Calories and Your Metabolism
You don’t have to use exercise to burn off every single calorie you consume. Your metabolism automatically uses up a certain amount of energy each day, but this amount gradually decreases as you age. For example, a 25-year old man who is 6 feet tall and weighs 200 pounds can expect to burn 2,056 calories without exerting any effort, according to the BMI Calculator website. If he consumes 2,500 calories a day, his metabolism will automatically consume all but 444 of those calories.
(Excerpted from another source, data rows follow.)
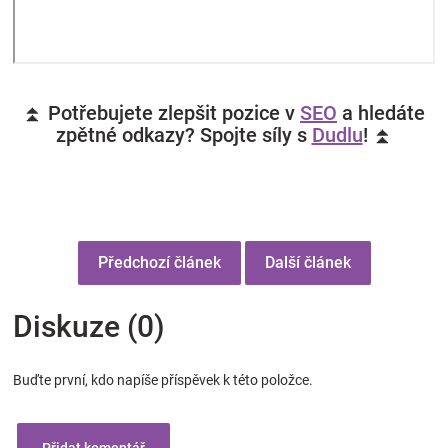
⏫ Potřebujete zlepšit pozice v
SEO
a hledáte
zpětné odkazy? Spojte síly s
Dudlu
! ⏫
Předchozí článek
Další článek
Diskuze (0)
Buďte první, kdo napíše příspěvek k této položce.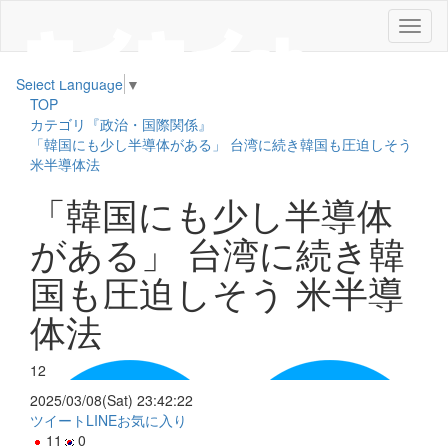
メ
ニ
ュ
Select Language
▼
ー
TOP
カテゴリ『政治・国際関係』
「韓国にも少し半導体がある」 台湾に続き韓国も圧迫しそう
米半導体法
「韓国にも少し半導体
がある」 台湾に続き韓
国も圧迫しそう 米半導
体法
12
2025/03/08(Sat) 23:42:22
ツイート
LINE
お気に入り
11
0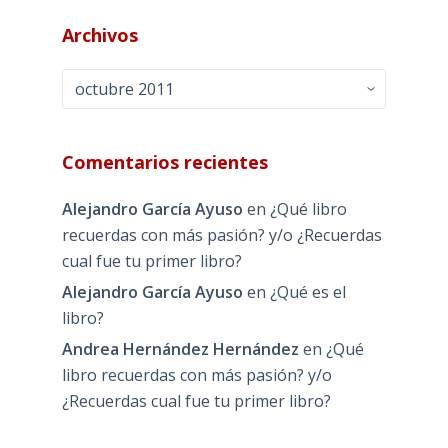
Archivos
Archivos
Comentarios recientes
Alejandro García Ayuso
en
¿Qué libro
recuerdas con más pasión? y/o ¿Recuerdas
cual fue tu primer libro?
Alejandro García Ayuso
en
¿Qué es el
libro?
Andrea Hernández Hernández
en
¿Qué
libro recuerdas con más pasión? y/o
¿Recuerdas cual fue tu primer libro?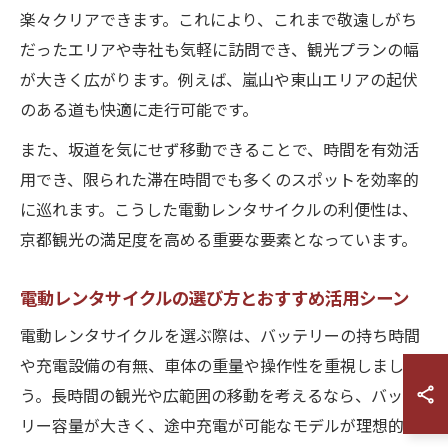
楽々クリアできます。これにより、これまで敬遠しがち
だったエリアや寺社も気軽に訪問でき、観光プランの幅
が大きく広がります。例えば、嵐山や東山エリアの起伏
のある道も快適に走行可能です。
また、坂道を気にせず移動できることで、時間を有効活
用でき、限られた滞在時間でも多くのスポットを効率的
に巡れます。こうした電動レンタサイクルの利便性は、
京都観光の満足度を高める重要な要素となっています。
電動レンタサイクルの選び方とおすすめ活用シーン
電動レンタサイクルを選ぶ際は、バッテリーの持ち時間
や充電設備の有無、車体の重量や操作性を重視しましょ
う。長時間の観光や広範囲の移動を考えるなら、バッテ
リー容量が大きく、途中充電が可能なモデルが理想的で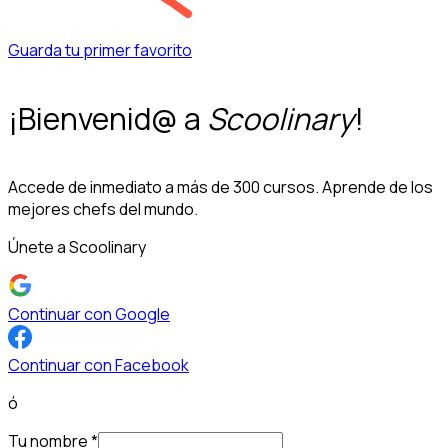
Guarda tu primer favorito
¡Bienvenid@ a
Scoolinary
!
Accede de inmediato a más de 300 cursos. Aprende de los
mejores chefs del mundo.
Únete a Scoolinary
Continuar con Google
Continuar con Facebook
ó
Tu nombre
*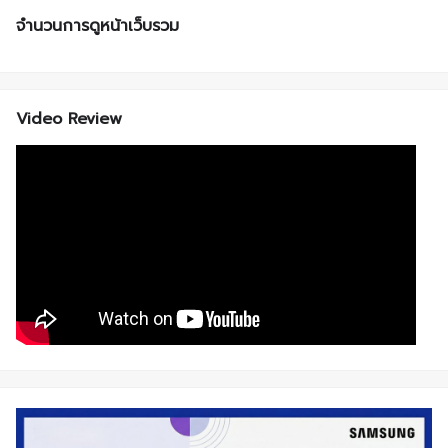
จำนวนการดูหน้าเว็บรวม
Video Review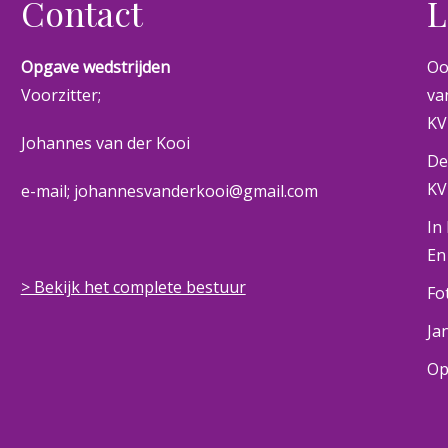
Contact
L
Opgave wedstrijden
Oo
Voorzitter;
va
KV
Johannes van der Kooi
De
KV
e-mail; johannesvanderkooi@gmail.com
In
En
> Bekijk het complete bestuur
Fo
Ja
Op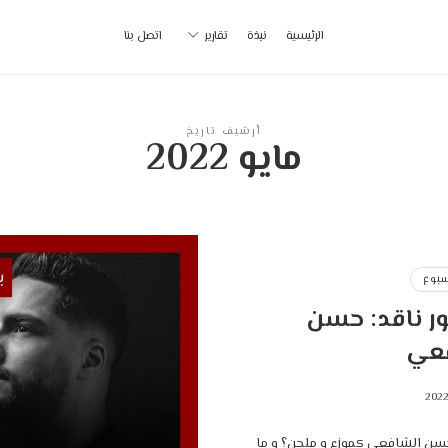
أ
الرئيسية
نبذة
تقارير
اتصل بنا
ب
|
أرشيف تاريخ
مايو 2022
p
سبوع
ر ناقد: حسن
عي
ـ حسن الشافعي كموزع و ملحن؟ و ما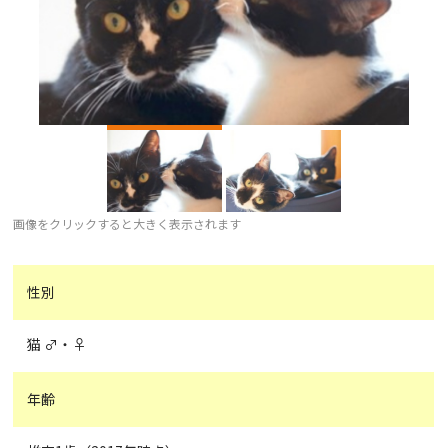
画像をクリックすると大きく表示されます
性別
猫 ♂・♀
年齢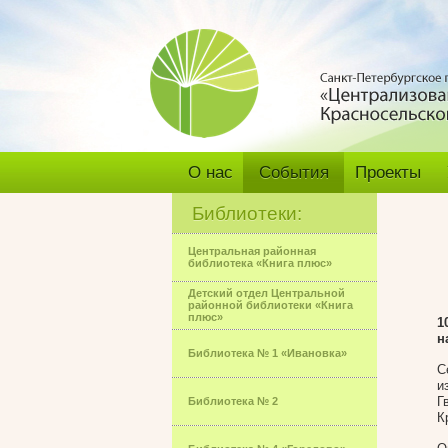
О нас
События
Проекты
Библиотеки:
Центральная районная
библиотека «Книга плюс»
Детский отдел Центральной
районной библиотеки «Книга
плюс»
1
н
Библиотека № 1 «Ивановка»
С
и
Г
Библиотека № 2
К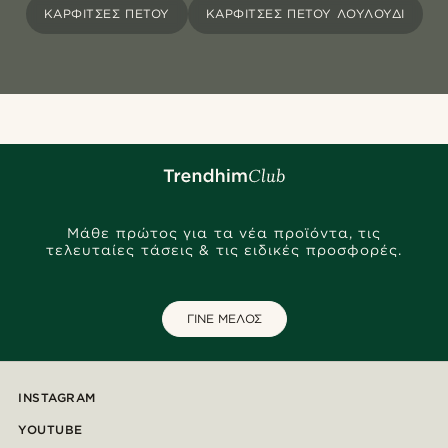
ΚΑΡΦΊΤΣΕΣ ΠΈΤΟΥ
ΚΑΡΦΊΤΣΕΣ ΠΈΤΟΥ ΛΟΥΛΟΎΔΙ
Μάθε πρώτος για τα νέα προϊόντα, τις
τελευταίες τάσεις & τις ειδικές προσφορές.
ΓΙΝΕ ΜΕΛΟΣ
INSTAGRAM
YOUTUBE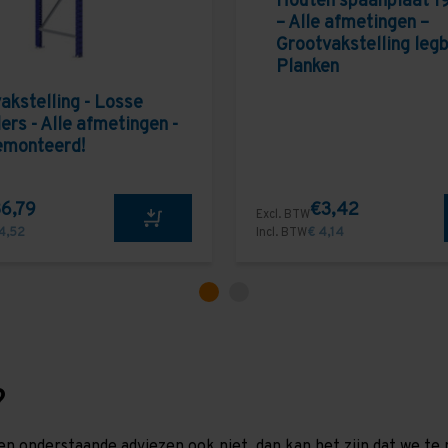
Houten spaanplaat 1
– Alle afmetingen –
Grootvakstelling leg
Planken
akstelling - Losse
ers - Alle afmetingen -
emonteerd!
6,79
€3,42
Excl. BTW
4,52
Incl. BTW
€ 4,14
?
en onderstaande adviezen ook niet, dan kan het zijn dat we 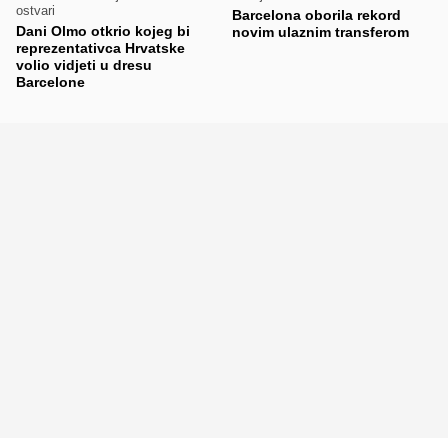
ostvari
Barcelona oborila rekord
Dani Olmo otkrio kojeg bi
novim ulaznim transferom
reprezentativca Hrvatske
volio vidjeti u dresu
Barcelone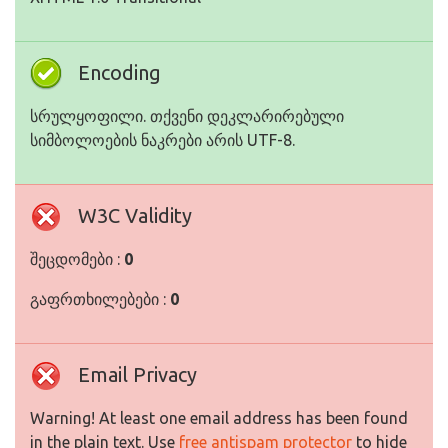
Encoding
სრულყოფილი. თქვენი დეკლარირებული
სიმბოლოების ნაკრები არის UTF-8.
W3C Validity
შეცდომები :
0
გაფრთხილებები :
0
Email Privacy
Warning! At least one email address has been found
in the plain text. Use
free antispam protector
to hide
To prevent weight gain, he must burn off the remaining calories with exercise.
Calories Burned by Walking
An average adult walking at a speed of 2 mph can expect to burn anywhere between 204 and 305 calories depending on body weight, according to MayoClinic.com. Using the above example, the person would have to walk between 4 and 5 miles miles every single day to burn the necessary 444 calories and prevent weight gain. If you’re determined to only walk 5 miles a week, you will most likely have to manage your diet so that your metabolism burns off all of the calories you consume each day. After that, you can start to count the number of pounds you expect to lose by the amount of calories you burn on a weekly basis. For example, if you walk for a total of 2 1/2 hours each week and cover a distance 2 miles each hour, you can expect to burn between 510 and 760 calories per week. At a rate of 1 pound per 3,500 deficit calories, it will take you five to seven weeks to burn each pound of fat. Naturally, the quicker the pace of your walk, the more calories you are likely to burn. For example, if you were to jog at a rate of 5 mph, you could expect to burn between 606 and 905 calories, depending on your body weight.
For best results, stick to walking routes that are safe, well-lit and free of obstacles such as rocks or tree roots. If you live in a hilly area, your weekly walk can double for a strength-training exercise for toning your legs and thighs. It’s generally a good idea to check with your doctor to make sure your preferred walking route is safe for your current level of physical fitness. Before walking, take a few moments to stretch out your hamstrings to prevent cramping during your walk.